Have done all that. Rollo's calling tonight to do an assessment and give a quote. http://www.ocd-ni.com/ :thumb:


----------



## Faythur (Jul 8, 2006)

james b said:


> Good god thats bad, thing is why would you accept the car in the first place in that condition, you should always check a car over before taking delivery, and dont collect when your short of time.


Tell me about it!

To be fair to my wife [she picked it up on her own] it was late on Friday after work and she approached the occasion with 'rose tinted specs' as she'd been really looking forward to getting after having to wait so long.

And anyway, she'd been buying her cars from them for the past 20 years - most recent, a new Scirroco just last year [now my son's] which didn't exhibit any such damage to the paintwork. I actually featured it on here...


----------



## Faythur (Jul 8, 2006)

Franco50 said:


> Think you've hit the nail on the head. Get a respected detailer to write up a report on what caused the damage and a quote for him to put it right, at the dealer's expense. Best of luck mate as that is one hell of a state for a new car.
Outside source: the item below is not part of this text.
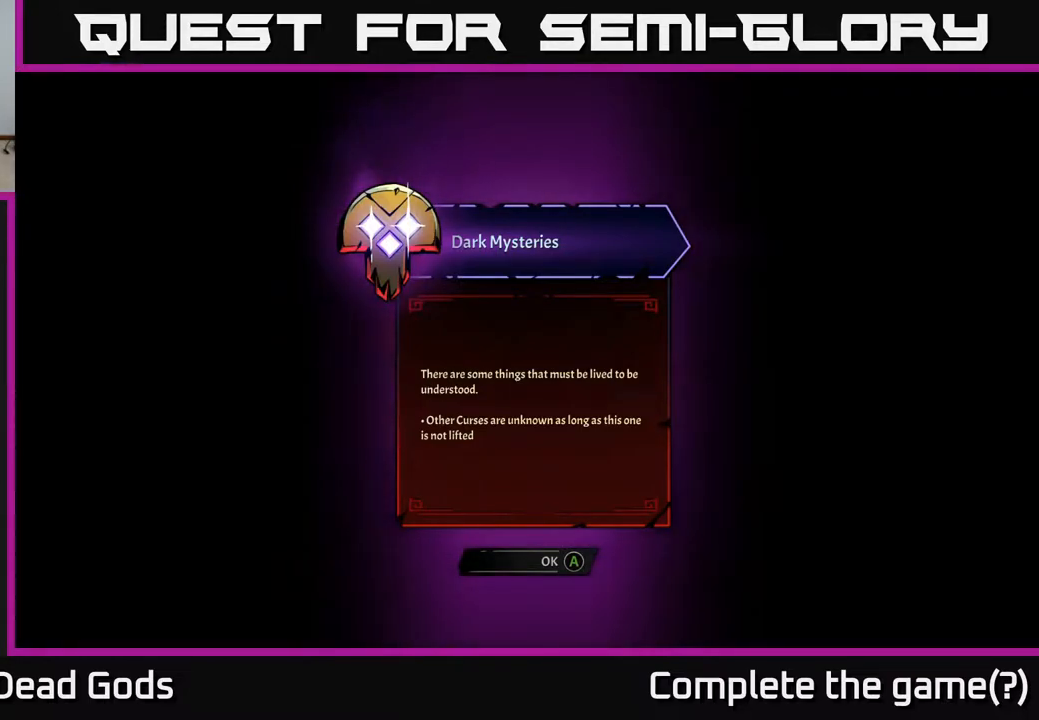
{"buttons": [], "left_stick": "center", "right_stick": "center", "events": []}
Already organised. See post #22

Solicitor's on the case :wave:

Many thanks to all other contributors for showing your support. It really means a great deal to me.


----------



## d.g (Jul 13, 2010)

Try contacting the motoring press - it worked for me with Seat UK after I rejected a car, they wanted nothing to do with it until Auto Express got involved, new car made available next day + free Seat track day!


----------



## Maggi200 (Aug 21, 2009)

Yeah if all the papers will right a million and one stories about an "expensive car wash" over and over again this deserves to be front page news  

That is shocking prep, I've not seen swirls that bad on any car in a long time, let alone a brand new one


----------



## Magic Detail (Jul 25, 2010)

:doublesho

My gast is well and truly flabbered..


----------



## Faythur (Jul 8, 2006)

d.g said:


> Try contacting the motoring press - it worked for me with Seat UK after I rejected a car, they wanted nothing to do with it until Auto Express got involved, new car made available next day + free Seat track day!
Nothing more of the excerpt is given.